Selected excerpt
+ + + + +

Re: What is CTD?
by BadgerJelly on March 13th, 2018, 4:53 am
I think I get the idea. Brains are moral, but consciousness is not? I can see how this may snare you
I still say if this is proven wrong you're morally culpable, and if not it makes no difference either way. I err on the side of caution and assume my thoughts have an impact, meaning my conscious thoughts have an impact - to be clear, meaning I assume that I do make choices rather than being a mute passenger of life.
I can break this down again into simple form (I've done so before several times for RJG):
Let us make two possible assumptions, call it an appeal to our possible ignorance:
1) Everything is predetermined and nothing we think effects anything.
2) Not everything is rigidly determined, but it playout within certain limitations. What I think and choose makes a potential difference to what will happen.
Now we have another two positions:
A) I believe (1) rigidly and in no way think my choices are my own or that I have any control. If I am correct then it obviously doesn't matter, if (1) is true then there is no consequence following this belief. If however (2) is true I affect my future choices and arm myself with the presumption that what I do or think makes no difference and if the time comes in the future where a choice will point to toward something good or something bad I will mutely just go along with anything because I don't believe I am more than a passenger.
B) I believe (2) rigidly, but in reality (1) is true so it doesn't matter at all what I do or think. My thoughts and belief in having any agency at all are merely a consequence of the predetermined universe - there is no consequence to my thought here, there is essentially no difference to me believing (1) or not. If however (2) is true and I possess some element of agency in the universe, that my thoguhts can impact upon future events AND I am thinking they do then I put my agency to use and direct myself toward the good and away from the bad, and no doubt make mistakes and learn and strive toward something better.

+ + + + +

Collected data
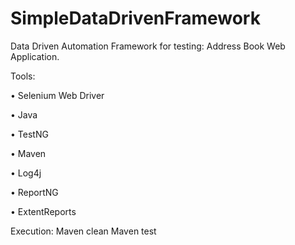 # SimpleDataDrivenFramework
Data Driven Automation Framework for testing: Address Book Web Application.

Tools:

• Selenium Web Driver

• Java

• TestNG

• Maven

• Log4j

• ReportNG

• ExtentReports

Execution:
    Maven clean
    Maven test
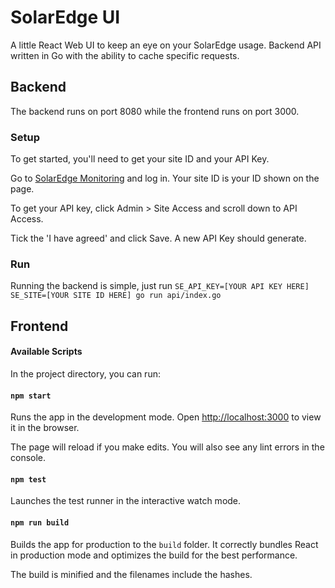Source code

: # SolarEdge UI

A little React Web UI to keep an eye on your SolarEdge usage.
Backend API written in Go with the ability to cache specific requests.

## Backend

The backend runs on port 8080 while the frontend runs on port 3000.

### Setup

To get started, you'll need to get your site ID and your API Key.

Go to [SolarEdge Monitoring](https://monitoring.solaredge.com/solaredge-web/p/login?locale=en_US) and log in. Your site ID is your ID shown on the page.

To get your API key, click Admin > Site Access and scroll down to API Access.

Tick the 'I have agreed' and click Save. A new API Key should generate.

### Run

Running the backend is simple, just run `SE_API_KEY=[YOUR API KEY HERE] SE_SITE=[YOUR SITE ID HERE] go run api/index.go`

## Frontend

#### Available Scripts

In the project directory, you can run:

#### `npm start`

Runs the app in the development mode.
Open [http://localhost:3000](http://localhost:3000) to view it in the browser.

The page will reload if you make edits.
You will also see any lint errors in the console.

#### `npm test`

Launches the test runner in the interactive watch mode.

#### `npm run build`

Builds the app for production to the `build` folder.
It correctly bundles React in production mode and optimizes the build for the best performance.

The build is minified and the filenames include the hashes.

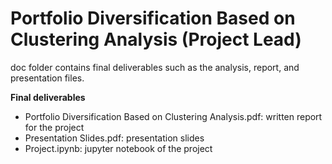 # Portfolio Diversification Based on Clustering Analysis (Project Lead)
doc folder contains final deliverables such as the analysis, report, and presentation files.

**Final deliverables**
+ Portfolio Diversification Based on Clustering Analysis.pdf: written report for the project
+ Presentation Slides.pdf: presentation slides
+ Project.ipynb: jupyter notebook of the project
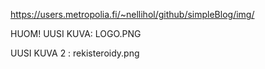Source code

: https://users.metropolia.fi/~nellihol/github/simpleBlog/img/

HUOM! UUSI KUVA: LOGO.PNG

UUSI KUVA 2 : rekisteroidy.png

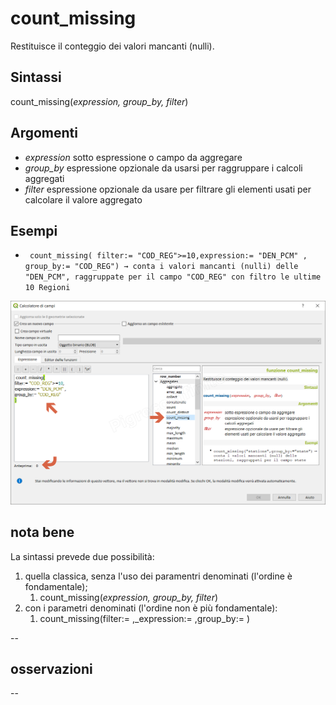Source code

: # count_missing

Restituisce il conteggio dei valori mancanti (nulli).

## Sintassi

count_missing(_expression, group_by, filter_)

## Argomenti

* _expression_ sotto espressione o campo da aggregare
* _group_by_ espressione opzionale da usarsi per raggruppare i calcoli aggregati
* _filter_ espressione opzionale da usare per filtrare gli elementi usati per calcolare il valore aggregato

## Esempi

* ` count_missing( filter:= "COD_REG">=10,expression:= "DEN_PCM" , group_by:= "COD_REG") → conta i valori mancanti (nulli) delle "DEN_PCM", raggruppate per il campo "COD_REG" con filtro le ultime 10 Regioni`

![](/img/aggregates/count_missing/count_missing1.png)

## nota bene

La sintassi prevede due possibilità:
1. quella classica, senza l'uso dei paramentri denominati (l'ordine è fondamentale);
    1. count_missing(_expression, group_by, filter_)
2. con i parametri denominati (l'ordine non è più fondamentale): 
    1. count_missing(filter:= ,_expression:= ,group_by:= )

--

## osservazioni

--
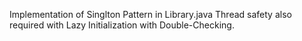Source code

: Implementation of Singlton Pattern in Library.java
Thread safety also required with Lazy Initialization with Double-Checking.
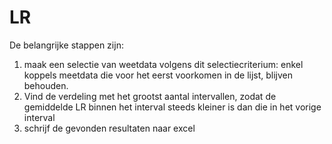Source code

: # LR
De belangrijke stappen zijn:
1. maak een selectie van weetdata volgens dit selectiecriterium: enkel koppels meetdata die voor het eerst voorkomen in de lijst, blijven behouden.
3. Vind de verdeling met het grootst aantal intervallen, zodat de gemiddelde LR binnen het interval steeds kleiner is dan die in het vorige interval
4. schrijf de gevonden resultaten naar excel

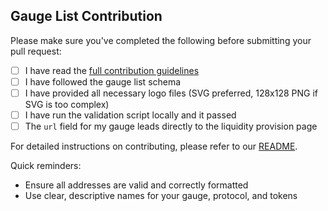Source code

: ## Gauge List Contribution

Please make sure you've completed the following before submitting your pull request:

- [ ] I have read the [full contribution guidelines](README.md)
- [ ] I have followed the gauge list schema
- [ ] I have provided all necessary logo files (SVG preferred, 128x128 PNG if SVG is too complex)
- [ ] I have run the validation script locally and it passed
- [ ] The `url` field for my gauge leads directly to the liquidity provision page

For detailed instructions on contributing, please refer to our [README](README.md).

Quick reminders:

- Ensure all addresses are valid and correctly formatted
- Use clear, descriptive names for your gauge, protocol, and tokens
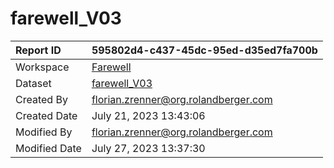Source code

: 



# farewell_V03

|Report ID|595802d4-c437-45dc-95ed-d35ed7fa700b|
| :--- | :--- |
|Workspace|[Farewell](../Workspaces/Farewell.md)|
|Dataset|[farewell_V03](../Datasets/farewell_V03.md)|
|Created By|florian.zrenner@org.rolandberger.com|
|Created Date|July 21, 2023 13:43:06|
|Modified By|florian.zrenner@org.rolandberger.com|
|Modified Date|July 27, 2023 13:37:30|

+ + + + +

Complete the following
1 > How would you render this sentence from the forum post on determinism and choice into Spanish: "I err on the side of caution and assume my thoughts have an impact, meaning my conscious thoughts have an impact - to be clear, meaning I assume that I do make choices rather than being a mute passenger of life."?
2 > Could you transcribe the part of the forum post on determinism and choice that begins at the words "by BadgerJelly on" and stops after "think effects anything."?
3 > Can you pick up the forum post on determinism and choice after its last sentence and keep it going?

Task results
1 > Prefiero pecar de cautela y asumo que mis pensamientos tienen un impacto, es decir, que mis pensamientos conscientes tienen un impacto; para dejarlo claro, quiero decir que asumo que sí tomo decisiones en lugar de ser un pasajero mudo de la vida.

2 >
by BadgerJelly on March 13th, 2018, 4:53 am
I think I get the idea. Brains are moral, but consciousness is not? I can see how this may snare you
I still say if this is proven wrong you're morally culpable, and if not it makes no difference either way. I err on the side of caution and assume my thoughts have an impact, meaning my conscious thoughts have an impact - to be clear, meaning I assume that I do make choices rather than being a mute passenger of life.
I can break this down again into simple form (I've done so before several times for RJG):
Let us make two possible assumptions, call it an appeal to our possible ignorance:
1) Everything is predetermined and nothing we think effects anything.

3 >
The difference here is stark. If you adhere to rigid and unerring belief in (1) you're not even trying because you don't believe "trying" matters.
If you don't understand this let me break it into more simplier terms.
Position (1) means there is no responsibility for our conscious awareness. Position (2) means there is some responsibility carried by our conscious awareness.
Belief in either position makes no difference if (1) is true. Belief in each position has consequences if (2) is true.
To solidify the difference more clearly. You have the option of choosing two guns and placing it against your temple and pulling the trigger. One gun is loaded and the other is not. If you deny the existence of the empty gun you blindly march into oblivion, whilst if you accept the existence of both guns you can choose to end your life or continue it.
In reality it may be that both guns are loaded, or that we don't know which one is loaded. What is preposterous to me is to deny the existence of one in order not to be faced with "having to make a choice," because you don't believe that you have a choice.
You can of cause attempt to prove that the universe is predetermined and fatalistic, but you cannot prove this. Therefore I have proven the idiocy of adhering to the idea that what you think now have no causal effect on future events when you cannot definitively say one way or the other, but I can show quite clearly, as above, that when it comes down to ethics there is only one choice, that is to accept your choice means something rather than nothing.
The problem of the human condition is not knowing how much an impact our actions have or what leads to a better future. Accepting responsibility is the first step toward not welcoming destruction in with open arms, because even though your influence in the world may be small it may just be enough to avoid destruction.
Mitch calls is "bad" and I call it "morally abhorrent." On the surface it looks mundane, and I am assuming (in all honesty) that you fail to my point clearly enough or that I'm simply doing a terrible job of it - or I could possibly be wrong, in which case you're doing a terrible job of defending it.
Either way, we're all failing here to some degree. I can accept that and keep on keeping on because I believe it is still currently worthwhile, but tomorrow I may think I am talking to myself. Sometimes people are so far apart in their thinking that any common ground seems so unlikely as to appear an impossibility. And until either RJG or I die, or leave the forum, I'll continue to the bitter end.
Mitch -
"bad" or "abhorrent" are just different degree fo disliking something. They are judgements. Ignorant if I am to be kind and morally abhorrent if they understand the chance they are wrong yet choose not to choose this option.
I just meant the "get out of jail free card" as being an appeal and acceptance of personal limitation with the added bonus of assuming there is an overlying moral meaning to the universe and that we're a blip, albeit a blip that matters.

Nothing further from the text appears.